“We can use photodynamic therapy [PDT] to cure a lot of primary tumors, but what about its ability to enhance antitumor immunity?” This question was explored in detail by Sandra O. Gollnick, PhD, of the PDT Center, Department of Cell Stress Biology at Roswell Park Cancer Institute, Buffalo, New York, an immunologist with years of laboratory expertise with PDT. From laboratory findings in mice models to preliminary results in tumor cells in patients, the increased antitumor immune response achieved after PDT continues to be explored.

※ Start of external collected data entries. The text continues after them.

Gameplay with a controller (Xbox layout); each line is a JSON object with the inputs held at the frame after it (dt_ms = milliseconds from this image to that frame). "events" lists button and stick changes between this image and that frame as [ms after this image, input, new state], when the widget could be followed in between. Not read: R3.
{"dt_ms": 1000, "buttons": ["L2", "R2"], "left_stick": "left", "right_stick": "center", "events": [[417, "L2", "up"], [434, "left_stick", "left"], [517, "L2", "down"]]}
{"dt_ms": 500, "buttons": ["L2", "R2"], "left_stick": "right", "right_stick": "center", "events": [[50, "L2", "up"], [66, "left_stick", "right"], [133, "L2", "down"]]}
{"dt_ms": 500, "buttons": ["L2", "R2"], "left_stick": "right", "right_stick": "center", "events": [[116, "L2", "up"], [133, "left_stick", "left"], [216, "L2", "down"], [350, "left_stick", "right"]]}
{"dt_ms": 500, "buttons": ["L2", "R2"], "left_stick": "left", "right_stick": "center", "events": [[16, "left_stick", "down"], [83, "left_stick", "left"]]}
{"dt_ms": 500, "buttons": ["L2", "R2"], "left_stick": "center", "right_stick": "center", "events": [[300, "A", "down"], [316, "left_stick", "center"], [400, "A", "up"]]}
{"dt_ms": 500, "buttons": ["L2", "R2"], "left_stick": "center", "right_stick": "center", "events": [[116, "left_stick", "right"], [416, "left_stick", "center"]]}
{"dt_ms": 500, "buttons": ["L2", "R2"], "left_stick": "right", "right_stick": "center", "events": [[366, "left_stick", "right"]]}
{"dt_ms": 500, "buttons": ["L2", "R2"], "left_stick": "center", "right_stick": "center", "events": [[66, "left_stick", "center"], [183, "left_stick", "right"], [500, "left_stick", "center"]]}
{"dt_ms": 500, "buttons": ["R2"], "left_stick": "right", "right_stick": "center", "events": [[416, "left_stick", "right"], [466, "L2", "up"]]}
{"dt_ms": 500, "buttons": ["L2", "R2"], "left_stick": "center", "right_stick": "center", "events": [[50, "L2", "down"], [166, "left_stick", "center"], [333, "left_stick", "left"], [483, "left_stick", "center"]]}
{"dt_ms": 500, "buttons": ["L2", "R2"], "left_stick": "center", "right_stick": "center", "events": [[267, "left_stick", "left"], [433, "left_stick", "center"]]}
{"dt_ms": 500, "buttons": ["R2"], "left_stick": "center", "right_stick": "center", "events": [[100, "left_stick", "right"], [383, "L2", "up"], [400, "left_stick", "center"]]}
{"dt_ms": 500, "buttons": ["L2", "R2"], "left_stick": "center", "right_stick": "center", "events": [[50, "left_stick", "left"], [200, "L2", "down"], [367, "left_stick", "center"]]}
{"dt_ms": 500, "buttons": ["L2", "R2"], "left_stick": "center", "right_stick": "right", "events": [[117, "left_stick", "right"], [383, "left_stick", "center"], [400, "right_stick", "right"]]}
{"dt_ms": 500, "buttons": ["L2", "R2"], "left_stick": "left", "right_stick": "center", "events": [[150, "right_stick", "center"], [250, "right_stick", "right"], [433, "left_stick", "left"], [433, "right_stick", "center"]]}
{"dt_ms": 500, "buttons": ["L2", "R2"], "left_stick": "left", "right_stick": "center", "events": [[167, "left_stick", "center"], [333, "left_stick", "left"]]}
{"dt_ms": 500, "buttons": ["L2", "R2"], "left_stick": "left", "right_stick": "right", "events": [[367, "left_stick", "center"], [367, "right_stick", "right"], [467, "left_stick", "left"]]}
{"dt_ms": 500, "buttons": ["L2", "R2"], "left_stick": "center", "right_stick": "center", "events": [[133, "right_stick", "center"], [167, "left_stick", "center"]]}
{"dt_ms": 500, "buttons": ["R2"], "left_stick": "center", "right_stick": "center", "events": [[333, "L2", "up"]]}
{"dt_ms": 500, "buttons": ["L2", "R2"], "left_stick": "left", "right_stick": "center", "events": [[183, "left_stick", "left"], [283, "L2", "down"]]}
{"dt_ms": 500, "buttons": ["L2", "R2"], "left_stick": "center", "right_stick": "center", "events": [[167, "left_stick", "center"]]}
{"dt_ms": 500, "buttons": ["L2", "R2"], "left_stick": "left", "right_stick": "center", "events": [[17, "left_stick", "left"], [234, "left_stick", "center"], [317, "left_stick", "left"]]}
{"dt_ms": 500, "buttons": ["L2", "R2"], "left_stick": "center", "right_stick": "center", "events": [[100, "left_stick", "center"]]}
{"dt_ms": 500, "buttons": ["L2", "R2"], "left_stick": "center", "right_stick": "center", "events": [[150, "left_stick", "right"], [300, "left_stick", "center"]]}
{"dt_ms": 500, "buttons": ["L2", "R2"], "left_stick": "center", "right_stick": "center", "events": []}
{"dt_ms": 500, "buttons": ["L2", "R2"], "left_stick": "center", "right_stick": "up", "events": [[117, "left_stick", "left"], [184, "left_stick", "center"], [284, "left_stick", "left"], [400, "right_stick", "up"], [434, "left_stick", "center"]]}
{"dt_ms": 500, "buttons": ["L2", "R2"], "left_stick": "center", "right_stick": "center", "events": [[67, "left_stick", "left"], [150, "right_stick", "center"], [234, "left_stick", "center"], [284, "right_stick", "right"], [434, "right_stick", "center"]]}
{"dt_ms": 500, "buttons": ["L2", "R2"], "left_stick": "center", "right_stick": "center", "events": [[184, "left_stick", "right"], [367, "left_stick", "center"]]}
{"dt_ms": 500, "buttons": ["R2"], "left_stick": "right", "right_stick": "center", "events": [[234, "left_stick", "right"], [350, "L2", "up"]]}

Preclinical mice studies have suggested that through augmenting T-cell proliferation, tumor-infiltrating neutrophils may play a key role in establishing PDT-enhanced antitumor immunity.1 A clearer understanding of the mechanisms of action regarding this enhancement in antitumor immune response with PDT represents the first step on the road to establishing a new treatment strategy that takes advantage of this phenomenon, which requires further testing in clinical trials.
PDT and Antitumor Immunity: Moving From Mice to Humans
“Long-term PDT efficacy depends upon the presence of an intact adaptive immune system,” declared Dr. Gollnick. Preclinical studies using mice models and clinical studies in patients have shown that PDT is capable of influencing the immune system.2 Studies have also shown that response to PDT is limited in immunosuppressed patients, she added. “When we do PDT in immunocompetent BALB/c mice, we get a very good response, but when we do it in immunosuppressed or immunoincompetent mice, we don’t get the response,” reported Dr. Gollnick. However, the response is restored when CD8+ T cells are given back to the mice, suggesting that PDT-enhanced antitumor immunity may be mediated by CD8+ T cells.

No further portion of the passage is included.